A faint smile lifted his mouth. “Initially because she was married. Then, when she wasn’t…” He ran a fingertip along the dent in Eve’s chin. “I was. My wife doesn’t like me to sleep with other women. She’s very strict about it.”
“I’ll make a note of that.” She considered her options, juggled them. “You know a lot of these people, or have impressions of them anyway. I’m going to want to talk to you later.” She sighed. “On the record.”
“Of course. Is it possible this was an accident?”
“Anything’s possible. I need to examine the knife, and I can’t touch the fucker until Peabody gets here. Why don’t you go back there, do a pat and stroke on your people? And keep your ears open.”
“Are you asking me to assist in an official police investigation?”
“No, I am not.” And despite the circumstances, her lips wanted to quiver. “I just said keep your ears open.” She tapped a finger on his chest. “And stay out of my way. I’m on duty.”
She turned away as she heard the hard clop of what could only be police-issue shoes.
Peabody’s were shined to a painful gleam Eve could spot across the length of the stage. Her winter-weight uniform coat was buttoned to the throat of a sturdy body. Her cap sat precisely at the correct angle atop her dark, straight hair.
They crossed the stage from opposite ends, met at the body. “Hi, Dr. Mira.” Peabody glanced down at the body, pursed her lips. “Looks like a hell of an opening night.”
Eve held out a hand for her field kit. “Record on, Peabody.”
“Yes, sir.” Because it was warm under the stage lights, Peabody shrugged out of her coat, folded it, set it aside. She clipped her recorder to the collar of her uniform jacket.
“Record on,” she said as Eve coated her hands and evening shoes with Seal-It.
“Dallas, Lieutenant Eve, on-scene, stage set of New Globe Theater. Also in attendance, Peabody, Officer Delia, and Mira, Dr. Charlotte. Victim is Richard Draco, mixed race male, late forties to early fifties.”
She tossed the Seal-It to Peabody. “Cause of death, stabbing, single wound. Visual exam and minimal amount of blood indicate a heart wound.”
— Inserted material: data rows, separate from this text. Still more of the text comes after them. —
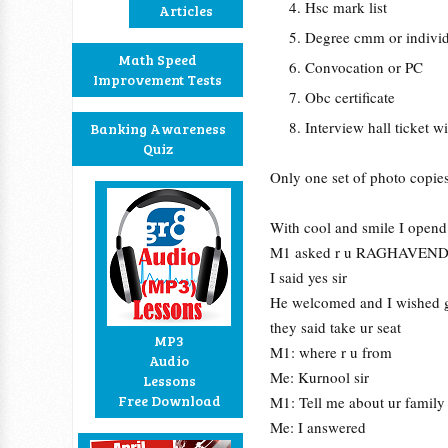
Hsc mark list
Articles
Degree cmm or individ
Math Speed
Convocation or PC
Improvement Tests
Obc certificate
Interview hall ticket 
Banking Awareness
Quiz
Only one set of photo copies
With cool and smile I opend
M1 asked r u RAGHAVEN
I said yes sir
He welcomed and I wished g
they said take ur seat
MP3
M1: where r u from
Audio
Me: Kurnool sir
Lessons
Free Download
M1: Tell me about ur family
Me: I answered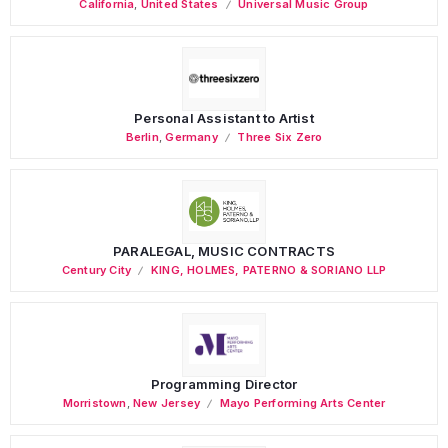
California
,
United States
Universal Music Group
Personal Assistant to Artist
Berlin
,
Germany
Three Six Zero
PARALEGAL, MUSIC CONTRACTS
Century City
KING, HOLMES, PATERNO & SORIANO LLP
Programming Director
Morristown
,
New Jersey
Mayo Performing Arts Center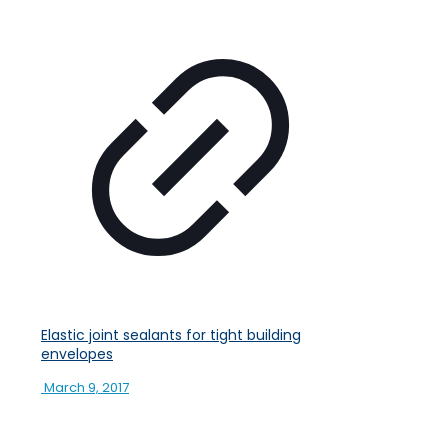
Elastic joint sealants for tight building
envelopes
March 9, 2017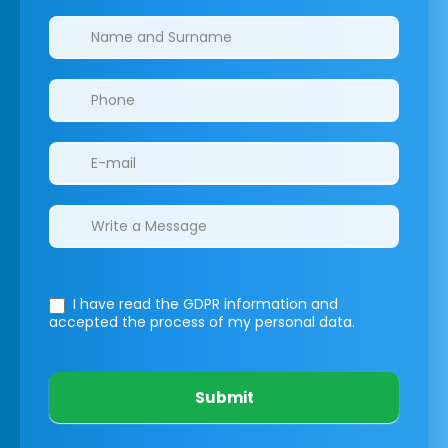
Clinics/branches
I have read the GDPR information
and
accepted the process of my personal data.
Submit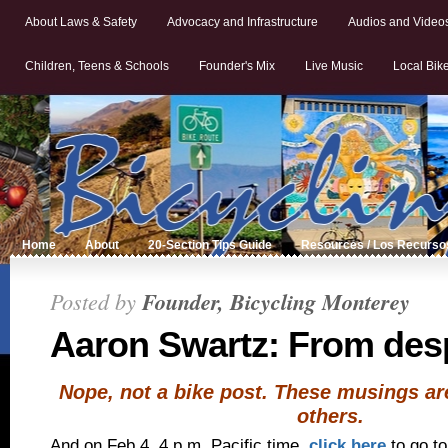
About Laws & Safety
Advocacy and Infrastructure
Audios and Video
Children, Teens & Schools
Founder's Mix
Live Music
Local Bik
Home
About
20-Section Tips Guide
Resources / Los Recurso
Posted by
Founder, Bicycling Monterey
Aaron Swartz: From desp
Nope, not a bike post. These musings are
others.
And on Feb 4, 4 p.m. Pacific time,
click here
to go t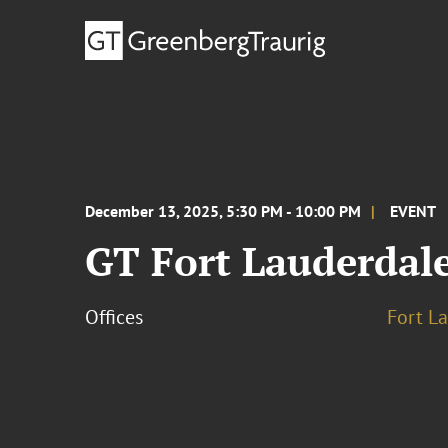
December 13, 2025, 5:30 PM - 10:00 PM
EVENT
GT Fort Lauderdale
Offices
Fort L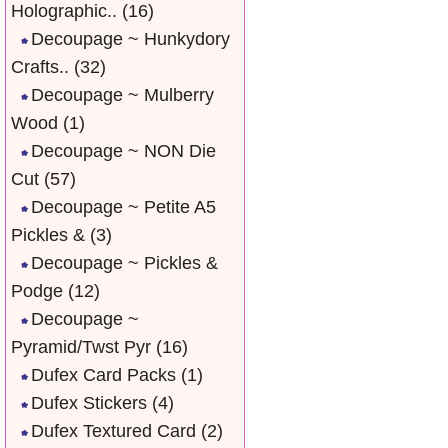
Holographic..
(16)
Decoupage ~ Hunkydory
Crafts..
(32)
Decoupage ~ Mulberry
Wood
(1)
Decoupage ~ NON Die
Cut
(57)
Decoupage ~ Petite A5
Pickles &
(3)
Decoupage ~ Pickles &
Podge
(12)
Decoupage ~
Pyramid/Twst Pyr
(16)
Dufex Card Packs
(1)
Dufex Stickers
(4)
Dufex Textured Card
(2)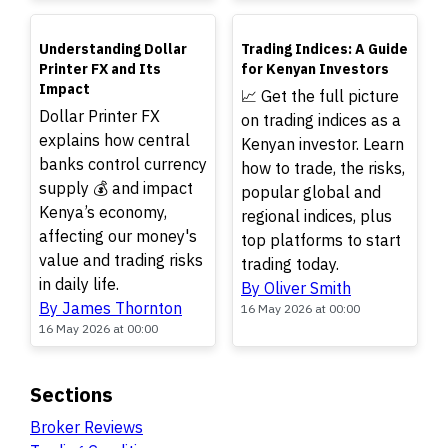
TOP
TOP
Understanding Dollar
Trading Indices: A Guide
Printer FX and Its
for Kenyan Investors
Impact
📈 Get the full picture
Dollar Printer FX
on trading indices as a
explains how central
Kenyan investor. Learn
banks control currency
how to trade, the risks,
supply 💰 and impact
popular global and
Kenya’s economy,
regional indices, plus
affecting our money's
top platforms to start
value and trading risks
trading today.
in daily life.
By Oliver Smith
By James Thornton
16 May 2026 at 00:00
16 May 2026 at 00:00
Sections
Broker Reviews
She crouched, and with her coated fingers picked up the knife. “Wound inflicted by what appears to be a common kitchen knife, serrated blade approximately eight inches in length.”
“I’ll measure and bag, Lieutenant.”
“Not yet,” Eve murmured. She examined the knife, dug out microgoggles, examined it again from hilt to tip. “Initial exam reveals no mechanism for retracting the blade on impact. This is no prop knife.”
She shoved the goggles up so they rested on the top of her head. “No prop knife, no accident.” She passed the knife to Peabody’s sealed hand. “It’s homicide.”
*** CHAPTER TWO ***
“I could use you,” Eve said to Mira while the sweepers worked over the crime scene. Draco’s body was already bagged, tagged, and on its way to the morgue.
“What can I do for you?”
“We’ve got a couple of dozen uniforms logging names and addresses of audience members.” She didn’t want to think about the man-hours, the mountains of paperwork that would go into interviewing over two thousand witnesses. “But I want to start the interview process on the main players before I kick them clear for the night. I don’t want anybody lawyering on me until I get a better handle on the setup.”
Right out in the open, Eve thought as she studied the stage, the set, the tiers after tiers of plush velvet seats that had held a rapt audience.
Someone was cool and cocky. And smart.
“People are comfortable with you,” she went on. “I want Areena Mansfield comfortable.”
“I’ll do what I can.”
“Appreciate it. Peabody, you’re with me.”
Eve crossed the stage, moved into the wings. There were uniforms scattered throughout the backstage area. Civil
ians were either tucked behind closed doors or huddled in miserable little groups.
“What do you give our chances of keeping the media locked out of this until morning?”